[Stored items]

##########

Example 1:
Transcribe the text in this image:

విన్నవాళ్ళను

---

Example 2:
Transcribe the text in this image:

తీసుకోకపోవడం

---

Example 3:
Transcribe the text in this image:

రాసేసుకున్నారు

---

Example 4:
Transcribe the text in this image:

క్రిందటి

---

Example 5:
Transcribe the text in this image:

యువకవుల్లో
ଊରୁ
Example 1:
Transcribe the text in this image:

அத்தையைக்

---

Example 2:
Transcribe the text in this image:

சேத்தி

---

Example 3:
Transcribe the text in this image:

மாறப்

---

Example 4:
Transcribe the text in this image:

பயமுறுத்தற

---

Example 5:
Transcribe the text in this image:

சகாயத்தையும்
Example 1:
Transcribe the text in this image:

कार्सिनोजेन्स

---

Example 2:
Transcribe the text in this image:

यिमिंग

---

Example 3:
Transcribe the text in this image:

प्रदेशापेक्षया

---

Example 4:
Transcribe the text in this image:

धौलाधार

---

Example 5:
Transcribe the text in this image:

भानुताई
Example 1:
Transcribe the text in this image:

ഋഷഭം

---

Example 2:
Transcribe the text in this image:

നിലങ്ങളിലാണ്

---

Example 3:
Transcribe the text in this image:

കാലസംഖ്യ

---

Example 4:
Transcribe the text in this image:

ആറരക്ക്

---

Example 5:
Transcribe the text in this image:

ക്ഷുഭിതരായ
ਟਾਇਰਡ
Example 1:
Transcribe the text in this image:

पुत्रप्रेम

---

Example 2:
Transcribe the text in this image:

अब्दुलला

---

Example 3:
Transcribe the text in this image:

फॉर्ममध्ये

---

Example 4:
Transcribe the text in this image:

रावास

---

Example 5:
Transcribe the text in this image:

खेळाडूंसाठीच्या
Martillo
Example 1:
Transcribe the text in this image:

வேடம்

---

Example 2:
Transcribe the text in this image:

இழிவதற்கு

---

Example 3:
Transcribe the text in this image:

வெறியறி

##########

What is expected =>
Convert every item above into a Markdown table with the columns Row and Text, putting each line in its own numbered row and leaving out blank lines.

Task result =>
| Row | Text |
|---|---|
| 1 | Example 1: |
| 2 | Transcribe the text in this image: |
| 3 | విన్నవాళ్ళను |
| 4 | --- |
| 5 | Example 2: |
| 6 | Transcribe the text in this image: |
| 7 | తీసుకోకపోవడం |
| 8 | --- |
| 9 | Example 3: |
| 10 | Transcribe the text in this image: |
| 11 | రాసేసుకున్నారు |
| 12 | --- |
| 13 | Example 4: |
| 14 | Transcribe the text in this image: |
| 15 | క్రిందటి |
| 16 | --- |
| 17 | Example 5: |
| 18 | Transcribe the text in this image: |
| 19 | యువకవుల్లో |
| 20 | ଊରୁ |
| 21 | Example 1: |
| 22 | Transcribe the text in this image: |
| 23 | அத்தையைக் |
| 24 | --- |
| 25 | Example 2: |
| 26 | Transcribe the text in this image: |
| 27 | சேத்தி |
| 28 | --- |
| 29 | Example 3: |
| 30 | Transcribe the text in this image: |
| 31 | மாறப் |
| 32 | --- |
| 33 | Example 4: |
| 34 | Transcribe the text in this image: |
| 35 | பயமுறுத்தற |
| 36 | --- |
| 37 | Example 5: |
| 38 | Transcribe the text in this image: |
| 39 | சகாயத்தையும் |
| 40 | Example 1: |
| 41 | Transcribe the text in this image: |
| 42 | कार्सिनोजेन्स |
| 43 | --- |
| 44 | Example 2: |
| 45 | Transcribe the text in this image: |
| 46 | यिमिंग |
| 47 | --- |
| 48 | Example 3: |
| 49 | Transcribe the text in this image: |
| 50 | प्रदेशापेक्षया |
| 51 | --- |
| 52 | Example 4: |
| 53 | Transcribe the text in this image: |
| 54 | धौलाधार |
| 55 | --- |
| 56 | Example 5: |
| 57 | Transcribe the text in this image: |
| 58 | भानुताई |
| 59 | Example 1: |
| 60 | Transcribe the text in this image: |
| 61 | ഋഷഭം |
| 62 | --- |
| 63 | Example 2: |
| 64 | Transcribe the text in this image: |
| 65 | നിലങ്ങളിലാണ് |
| 66 | --- |
| 67 | Example 3: |
| 68 | Transcribe the text in this image: |
| 69 | കാലസംഖ്യ |
| 70 | --- |
| 71 | Example 4: |
| 72 | Transcribe the text in this image: |
| 73 | ആറരക്ക് |
| 74 | --- |
| 75 | Example 5: |
| 76 | Transcribe the text in this image: |
| 77 | ക്ഷുഭിതരായ |
| 78 | ਟਾਇਰਡ |
| 79 | Example 1: |
| 80 | Transcribe the text in this image: |
| 81 | पुत्रप्रेम |
| 82 | --- |
| 83 | Example 2: |
| 84 | Transcribe the text in this image: |
| 85 | अब्दुलला |
| 86 | --- |
| 87 | Example 3: |
| 88 | Transcribe the text in this image: |
| 89 | फॉर्ममध्ये |
| 90 | --- |
| 91 | Example 4: |
| 92 | Transcribe the text in this image: |
| 93 | रावास |
| 94 | --- |
| 95 | Example 5: |
| 96 | Transcribe the text in this image: |
| 97 | खेळाडूंसाठीच्या |
| 98 | Martillo |
| 99 | Example 1: |
| 100 | Transcribe the text in this image: |
| 101 | வேடம் |
| 102 | --- |
| 103 | Example 2: |
| 104 | Transcribe the text in this image: |
| 105 | இழிவதற்கு |
| 106 | --- |
| 107 | Example 3: |
| 108 | Transcribe the text in this image: |
| 109 | வெறியறி |